Famed anti-virus vendor McAfee is an independent company again as the sale of the majority of the firm to private equity firm TPG became final this morning.
All current McAfee personnel, including research analysts, sales teams and support staff will remain in place, and products and pricing will also stay the same, said Steve Grobman, the new company's CTO. He was previously the CTO of Intel Security.
Christopher Young, who was previously general manager of Intel Security, is now McAfee's CEO.
Intel will retain a 49 percent stake in McAfee.
The change will mean that McAfee will be better able to focus on security, and will also be able to invest more in innovation, said Grobman.
"We will have a very different financial structure," he said. "The structure of the deal also makes it easier for look for opportunities for inorganic growth, such as acquisitions, though clearly we can't talk about specific companies or targets for those."
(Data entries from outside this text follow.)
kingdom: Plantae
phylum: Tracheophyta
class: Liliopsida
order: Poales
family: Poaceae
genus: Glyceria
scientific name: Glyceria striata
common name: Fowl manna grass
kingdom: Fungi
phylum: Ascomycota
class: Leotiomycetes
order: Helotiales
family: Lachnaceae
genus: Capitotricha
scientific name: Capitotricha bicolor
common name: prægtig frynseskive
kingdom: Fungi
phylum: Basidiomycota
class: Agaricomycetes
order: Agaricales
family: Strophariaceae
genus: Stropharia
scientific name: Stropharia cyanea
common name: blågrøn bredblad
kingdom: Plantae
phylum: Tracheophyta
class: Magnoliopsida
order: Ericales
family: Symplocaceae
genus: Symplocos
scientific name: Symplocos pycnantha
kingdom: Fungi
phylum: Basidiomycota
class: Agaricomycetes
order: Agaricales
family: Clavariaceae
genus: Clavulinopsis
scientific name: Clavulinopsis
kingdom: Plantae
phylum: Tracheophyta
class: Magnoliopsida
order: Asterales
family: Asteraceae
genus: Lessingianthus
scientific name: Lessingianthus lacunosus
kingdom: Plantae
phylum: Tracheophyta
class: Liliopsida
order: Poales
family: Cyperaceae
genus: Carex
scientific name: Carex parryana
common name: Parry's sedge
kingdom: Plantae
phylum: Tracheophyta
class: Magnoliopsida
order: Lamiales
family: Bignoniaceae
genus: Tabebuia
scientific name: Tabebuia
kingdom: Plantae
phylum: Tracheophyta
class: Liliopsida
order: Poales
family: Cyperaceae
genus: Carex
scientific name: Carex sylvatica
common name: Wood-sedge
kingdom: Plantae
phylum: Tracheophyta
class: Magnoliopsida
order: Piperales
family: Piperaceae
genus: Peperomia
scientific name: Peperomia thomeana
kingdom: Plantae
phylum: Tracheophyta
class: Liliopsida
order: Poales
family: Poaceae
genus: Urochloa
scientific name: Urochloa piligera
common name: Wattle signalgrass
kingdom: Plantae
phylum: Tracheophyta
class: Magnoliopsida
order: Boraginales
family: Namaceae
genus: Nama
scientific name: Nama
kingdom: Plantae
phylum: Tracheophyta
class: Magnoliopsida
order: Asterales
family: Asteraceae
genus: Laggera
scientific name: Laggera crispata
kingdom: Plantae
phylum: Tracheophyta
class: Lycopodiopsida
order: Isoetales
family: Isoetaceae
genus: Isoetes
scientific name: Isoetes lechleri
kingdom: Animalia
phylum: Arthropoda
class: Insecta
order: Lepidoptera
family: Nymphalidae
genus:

Intel bought McAfee back in 2011, but the two companies never really came together.
"They're different types of companies," said Grobman. "The methodologies are very different, the markets are very different."
As a separate company, McAfee will be able to focus exclusively on cybersecurity, he said, instead of being part of a semiconductor manufacturing company.
The lack of integration between the two makes the spin-out easier.
"The McAfee business unit was very self-contained within Intel," he said. "There aren't a lot of elements beyond the cybersecurity defense programs outside the existing group that need to be juggled."
Most products had the McAfee branding, so there won't be any need for name changes, except for a few products like the Intel Security Controller, a virtual network security appliance.
"We're still working out what to do with the handful of exceptions we have," he said. "But that is by far the very small minority. The vast majority of products are still named McAfee."
For enterprise customers, it also means that they be able to work with the same people they did before.
"The sales organization for McAfee products was never integrated into the Intel organization," said Grobman. "Which makes it very easy to separate that group. For our customer interaction, both on the sales and support side, there should be no impact."
No layoffs are planned as part of the separation, he added.
He warned, however, that cyber criminals may try to take advantage of the confusion with phishing attacks, and urged customers to be on guard.
"Any large change or news event provides opportunity for social engineering," he said.
"That's true for customers, for employees, for partners. We haven't seen any specific threats yet, which is good news, but we do know that it is extremely common. It wouldn't be surprising if bad actors tried to use this event to exploit our customers or partners."
If people receive suspicious communication purporting to come from Intel, he suggest that they contact Intel directly through a separate channel.
"They can reach out to their sales representative or their support organization to make sure it's our communication," he said.
McAfee currently has more than 7,500 employees. The company counts 87 percent of the world's largest banks and Fortune 100 firms as customers, and protects 263 million consumer endpoints.